Capital FM Kenya is set to fire a number of its employs in a restructuring process as the media industry continues to face difficult times.
The media station settled on the decision to layoff its employees after they reportedly refused to accept a pay cut proposed by the company.
MaryAnn Musangi who is in charge of Capital FM said only seven employees out of 112 accepted the pay cut.
“The reality is that even after engaging in consultation with employees, only 7 members of staff out of 112 have consented to the proposed salary reductions
“We are therefore unable to gain traction with this proposal put forward and in compliance with the Employment Act, we are left with no option but to defer the proposal and radically rethink the future of our business,” Musangi said.

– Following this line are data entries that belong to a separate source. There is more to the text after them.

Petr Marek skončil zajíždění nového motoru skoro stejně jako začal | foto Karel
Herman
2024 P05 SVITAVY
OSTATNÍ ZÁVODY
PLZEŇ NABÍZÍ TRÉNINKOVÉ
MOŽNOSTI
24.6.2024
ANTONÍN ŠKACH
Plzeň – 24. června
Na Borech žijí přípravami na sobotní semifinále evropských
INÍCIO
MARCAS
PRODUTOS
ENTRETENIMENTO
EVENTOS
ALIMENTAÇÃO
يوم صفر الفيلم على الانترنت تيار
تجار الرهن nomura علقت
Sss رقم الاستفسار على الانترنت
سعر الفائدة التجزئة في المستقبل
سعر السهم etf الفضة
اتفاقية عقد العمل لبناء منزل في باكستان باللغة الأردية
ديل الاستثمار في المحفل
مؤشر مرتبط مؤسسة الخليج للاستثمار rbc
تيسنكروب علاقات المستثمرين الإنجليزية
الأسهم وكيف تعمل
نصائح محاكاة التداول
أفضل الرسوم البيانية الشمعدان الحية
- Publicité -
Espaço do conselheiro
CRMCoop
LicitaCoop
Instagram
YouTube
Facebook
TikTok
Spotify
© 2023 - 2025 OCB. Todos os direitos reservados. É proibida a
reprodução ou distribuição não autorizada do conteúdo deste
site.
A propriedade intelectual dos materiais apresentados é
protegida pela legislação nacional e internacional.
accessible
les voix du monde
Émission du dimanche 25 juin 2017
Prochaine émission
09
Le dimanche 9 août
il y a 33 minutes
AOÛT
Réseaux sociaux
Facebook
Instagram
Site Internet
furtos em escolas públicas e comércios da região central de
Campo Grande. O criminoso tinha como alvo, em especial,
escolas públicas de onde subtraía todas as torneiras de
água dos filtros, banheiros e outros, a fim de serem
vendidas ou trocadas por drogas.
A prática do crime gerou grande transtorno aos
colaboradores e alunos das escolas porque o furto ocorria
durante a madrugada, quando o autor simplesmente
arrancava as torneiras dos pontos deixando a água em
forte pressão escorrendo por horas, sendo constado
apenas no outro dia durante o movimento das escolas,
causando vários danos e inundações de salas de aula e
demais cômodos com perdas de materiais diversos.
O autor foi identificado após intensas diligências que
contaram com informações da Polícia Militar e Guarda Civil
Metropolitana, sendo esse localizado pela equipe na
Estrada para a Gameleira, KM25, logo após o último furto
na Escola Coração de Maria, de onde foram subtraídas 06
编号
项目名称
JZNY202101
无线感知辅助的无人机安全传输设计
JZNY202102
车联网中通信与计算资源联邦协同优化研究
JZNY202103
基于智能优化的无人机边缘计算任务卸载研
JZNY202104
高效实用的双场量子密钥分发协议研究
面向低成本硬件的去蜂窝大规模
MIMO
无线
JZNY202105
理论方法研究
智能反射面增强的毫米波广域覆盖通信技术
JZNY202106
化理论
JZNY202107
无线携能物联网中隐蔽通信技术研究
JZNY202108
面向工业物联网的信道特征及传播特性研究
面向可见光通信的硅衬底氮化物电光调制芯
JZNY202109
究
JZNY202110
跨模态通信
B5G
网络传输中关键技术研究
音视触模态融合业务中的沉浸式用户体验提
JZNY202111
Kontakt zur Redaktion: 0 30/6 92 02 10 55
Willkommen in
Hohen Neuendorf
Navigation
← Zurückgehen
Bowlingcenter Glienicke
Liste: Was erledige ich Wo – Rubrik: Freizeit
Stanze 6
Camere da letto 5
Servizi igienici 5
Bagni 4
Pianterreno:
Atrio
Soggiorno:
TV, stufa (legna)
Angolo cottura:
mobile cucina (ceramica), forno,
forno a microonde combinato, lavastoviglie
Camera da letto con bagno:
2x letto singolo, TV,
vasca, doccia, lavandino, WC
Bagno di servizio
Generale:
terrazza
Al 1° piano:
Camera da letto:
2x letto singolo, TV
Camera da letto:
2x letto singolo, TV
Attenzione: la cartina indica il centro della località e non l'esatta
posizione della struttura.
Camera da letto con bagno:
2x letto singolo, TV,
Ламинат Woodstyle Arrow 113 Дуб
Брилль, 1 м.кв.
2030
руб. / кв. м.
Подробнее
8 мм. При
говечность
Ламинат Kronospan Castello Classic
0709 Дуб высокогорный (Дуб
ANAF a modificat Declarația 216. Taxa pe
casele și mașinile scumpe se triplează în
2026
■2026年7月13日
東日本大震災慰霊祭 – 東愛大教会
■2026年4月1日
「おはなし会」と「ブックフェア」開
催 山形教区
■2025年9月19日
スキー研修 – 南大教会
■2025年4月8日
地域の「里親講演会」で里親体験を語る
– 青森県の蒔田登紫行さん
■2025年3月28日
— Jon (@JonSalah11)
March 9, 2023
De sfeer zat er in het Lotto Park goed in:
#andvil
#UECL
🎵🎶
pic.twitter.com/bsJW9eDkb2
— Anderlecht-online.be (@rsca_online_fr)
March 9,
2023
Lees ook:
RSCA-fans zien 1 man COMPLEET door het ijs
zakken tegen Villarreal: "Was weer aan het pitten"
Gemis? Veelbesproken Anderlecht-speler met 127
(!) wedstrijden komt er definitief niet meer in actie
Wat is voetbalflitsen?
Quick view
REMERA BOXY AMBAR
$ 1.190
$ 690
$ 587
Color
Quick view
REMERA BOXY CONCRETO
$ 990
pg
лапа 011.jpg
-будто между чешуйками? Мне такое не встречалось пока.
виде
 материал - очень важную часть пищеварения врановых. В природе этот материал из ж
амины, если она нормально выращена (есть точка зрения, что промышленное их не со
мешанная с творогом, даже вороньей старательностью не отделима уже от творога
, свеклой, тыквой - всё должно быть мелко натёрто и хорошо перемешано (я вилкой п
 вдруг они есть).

Musangi said the company has been making losses since 2018, adding that in 2020 they cut salaries of its employees to avoid firing.
Earlier this year, the business reinstated full salaries after improvement in performance.
“Early 2022, our revenues started to improve and in April 2022 we reinstated ful salary pay. This decision was based on continued growth of revenues enabling 100% salary pay a commitment you as staff made to each other
“Unfortunately, this action of reinstating 100% salary did not motivate the staff to continue driving the revenue targets and we have since witnessed a further slump in revenues which has put the company deeper in the red,” Musangi added.
This comes days after Radio Africa announced plans to reduce its workforce in what it has termed reorganizing internal operations.
In an internal memo dated Friday, December the company said the company will declare some positions redundant depending on the new structure.
In the memo signed by group CEO Patrick Quarcoo, the company also attributed the redundancy to the recent layoffs witnessed in the media industry.
“We will therefore be reorganizing our internal operations. In the process we may declare numerous positions redundant based on the new structure,” the memo read.